**TASK STATEMENT**
Of all the entries below, only the lines from the one with "from beta radiation." up to and including the one with "This time we" are to be duplicated exactly.
[PROVIDED MATERIAL — start]
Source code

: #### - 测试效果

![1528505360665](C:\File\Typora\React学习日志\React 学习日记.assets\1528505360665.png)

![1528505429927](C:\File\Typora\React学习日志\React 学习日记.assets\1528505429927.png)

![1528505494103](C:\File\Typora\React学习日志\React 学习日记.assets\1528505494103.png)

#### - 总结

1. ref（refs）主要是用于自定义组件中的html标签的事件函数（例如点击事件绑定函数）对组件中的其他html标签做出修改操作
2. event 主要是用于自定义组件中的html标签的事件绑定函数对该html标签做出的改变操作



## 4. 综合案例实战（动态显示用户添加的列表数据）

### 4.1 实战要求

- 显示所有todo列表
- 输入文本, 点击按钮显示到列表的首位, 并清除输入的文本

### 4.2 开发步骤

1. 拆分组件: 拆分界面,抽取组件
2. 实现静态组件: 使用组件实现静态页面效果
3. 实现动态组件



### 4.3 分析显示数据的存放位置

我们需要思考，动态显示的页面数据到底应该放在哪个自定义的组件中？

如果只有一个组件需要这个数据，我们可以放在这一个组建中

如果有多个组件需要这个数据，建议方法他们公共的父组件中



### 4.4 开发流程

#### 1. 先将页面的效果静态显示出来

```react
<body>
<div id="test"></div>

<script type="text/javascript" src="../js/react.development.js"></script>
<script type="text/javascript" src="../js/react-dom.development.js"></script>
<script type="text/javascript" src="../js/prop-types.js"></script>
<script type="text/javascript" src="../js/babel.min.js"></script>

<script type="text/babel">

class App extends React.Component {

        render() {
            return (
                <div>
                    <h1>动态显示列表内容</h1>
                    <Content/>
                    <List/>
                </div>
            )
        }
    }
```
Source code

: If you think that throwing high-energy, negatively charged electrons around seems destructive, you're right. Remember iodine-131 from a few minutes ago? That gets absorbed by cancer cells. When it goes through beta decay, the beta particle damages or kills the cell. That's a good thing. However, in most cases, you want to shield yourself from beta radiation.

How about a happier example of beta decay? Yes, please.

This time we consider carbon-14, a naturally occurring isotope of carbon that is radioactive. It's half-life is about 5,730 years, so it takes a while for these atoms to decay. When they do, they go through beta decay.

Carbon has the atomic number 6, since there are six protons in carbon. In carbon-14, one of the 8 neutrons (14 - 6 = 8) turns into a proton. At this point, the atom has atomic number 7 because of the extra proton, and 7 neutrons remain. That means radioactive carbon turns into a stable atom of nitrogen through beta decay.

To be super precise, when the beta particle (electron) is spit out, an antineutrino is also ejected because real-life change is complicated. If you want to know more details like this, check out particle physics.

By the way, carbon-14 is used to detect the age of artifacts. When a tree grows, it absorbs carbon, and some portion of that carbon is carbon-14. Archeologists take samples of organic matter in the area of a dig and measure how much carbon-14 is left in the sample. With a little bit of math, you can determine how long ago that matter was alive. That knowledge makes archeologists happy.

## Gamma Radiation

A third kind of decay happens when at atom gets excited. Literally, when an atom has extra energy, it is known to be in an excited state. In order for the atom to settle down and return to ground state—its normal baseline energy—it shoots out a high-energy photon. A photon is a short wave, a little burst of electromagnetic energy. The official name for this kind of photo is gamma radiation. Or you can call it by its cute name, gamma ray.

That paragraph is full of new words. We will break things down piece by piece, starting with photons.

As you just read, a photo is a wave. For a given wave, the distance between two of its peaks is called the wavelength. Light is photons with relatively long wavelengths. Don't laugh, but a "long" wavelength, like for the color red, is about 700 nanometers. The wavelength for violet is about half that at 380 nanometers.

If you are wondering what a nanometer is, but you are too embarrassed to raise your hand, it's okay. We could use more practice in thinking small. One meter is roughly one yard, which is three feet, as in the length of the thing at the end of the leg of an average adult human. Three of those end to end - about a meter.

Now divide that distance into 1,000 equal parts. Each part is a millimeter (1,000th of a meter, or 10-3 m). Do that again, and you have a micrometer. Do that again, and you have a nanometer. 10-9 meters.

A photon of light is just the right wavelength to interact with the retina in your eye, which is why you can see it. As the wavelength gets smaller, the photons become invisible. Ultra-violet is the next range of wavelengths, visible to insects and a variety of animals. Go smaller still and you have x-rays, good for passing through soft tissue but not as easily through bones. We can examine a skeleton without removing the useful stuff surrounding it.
[PROVIDED MATERIAL — finish]
**ANSWER SPACE**
: If you think that throwing high-energy, negatively charged electrons around seems destructive, you're right. Remember iodine-131 from a few minutes ago? That gets absorbed by cancer cells. When it goes through beta decay, the beta particle damages or kills the cell. That's a good thing. However, in most cases, you want to shield yourself from beta radiation.

How about a happier example of beta decay? Yes, please.

This time we consider carbon-14, a naturally occurring isotope of carbon that is radioactive. It's half-life is about 5,730 years, so it takes a while for these atoms to decay. When they do, they go through beta decay.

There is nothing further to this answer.